Humanitarian Organisations In DR Congo Demand Assurances For Their Security
The humanitarian organisations in DR Congo cited insecurity as the biggest challenge, while also raising concerns on the impact of inter-ministerial decisions.
Humanitarian organisations operating in the Democratic Republic of Congo have demanded assurances of their safety in the country as they carry out their activities.
The demand was made during the launching of the plan for humanitarian response for the year 2022 on Thursday, Feb. 17.
They cited insecurity as the biggest challenge, while also raising concerns on the inter-ministerial decisions impeding them from carrying out their activities in the country.
“If we look at the statistics, they are very sad for the year 2021. We are seeing more and more problems on the way of humanitarian workers concerning security and access to different sites as compared to previous years,” said Johan Heffinck of the regional bureau of the General Directorate of Civil Protection and Humanitarian Aid Operations.
“There is the specific problem of inter-ministerial decisions which are accords which are signed between certain ministries and the partners as well as the non-governmental organisations, which explain how they have to work and which accords are concluded so that the NGOs work within the government context.
“We therefore call on the government to accelerate the administrative process in signing these decisions in order to facilitate the life of partners.
“The biggest problem confronting us is the problem of security, mostly in the eastern provinces.

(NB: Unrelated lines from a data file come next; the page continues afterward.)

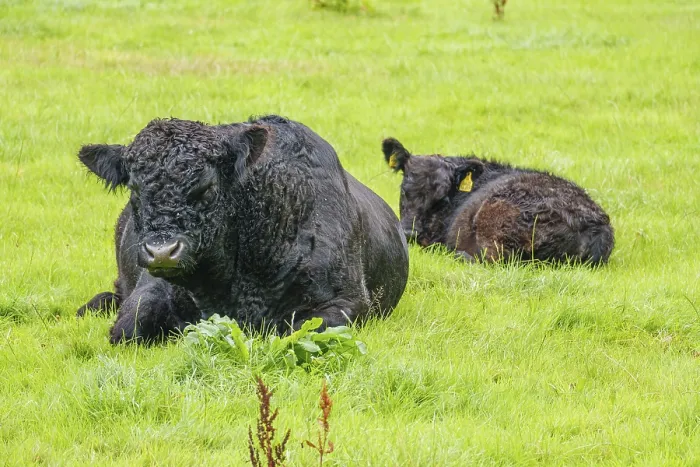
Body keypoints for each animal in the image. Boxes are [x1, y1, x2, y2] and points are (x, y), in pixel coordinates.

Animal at [75, 116, 409, 343]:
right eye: (134, 188)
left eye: (207, 186)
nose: (162, 252)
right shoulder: (149, 290)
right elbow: (129, 328)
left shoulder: (346, 302)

It is becoming very difficult for certain of our partners even to leave Goma and to pass through the two highways of Sake and Rutshuru.
“If in the past they were considered secure roads, now we have seen kidnappings and attacks against humanitarian workers on these highways,” he added.
The representative of the international humanitarian bodies said in each country where there is a conflict as in the eastern provinces of the DR Congo, it is absolutely necessary to ensure that humanitarian workers operate within a secure atmosphere without deaths, being wounded or kidnapped.
Concerning the financing of the humanitarian plan expected this year, Heffinck said the amount could be up to 1.99 billion US dollars, which he noted, would be a good thing.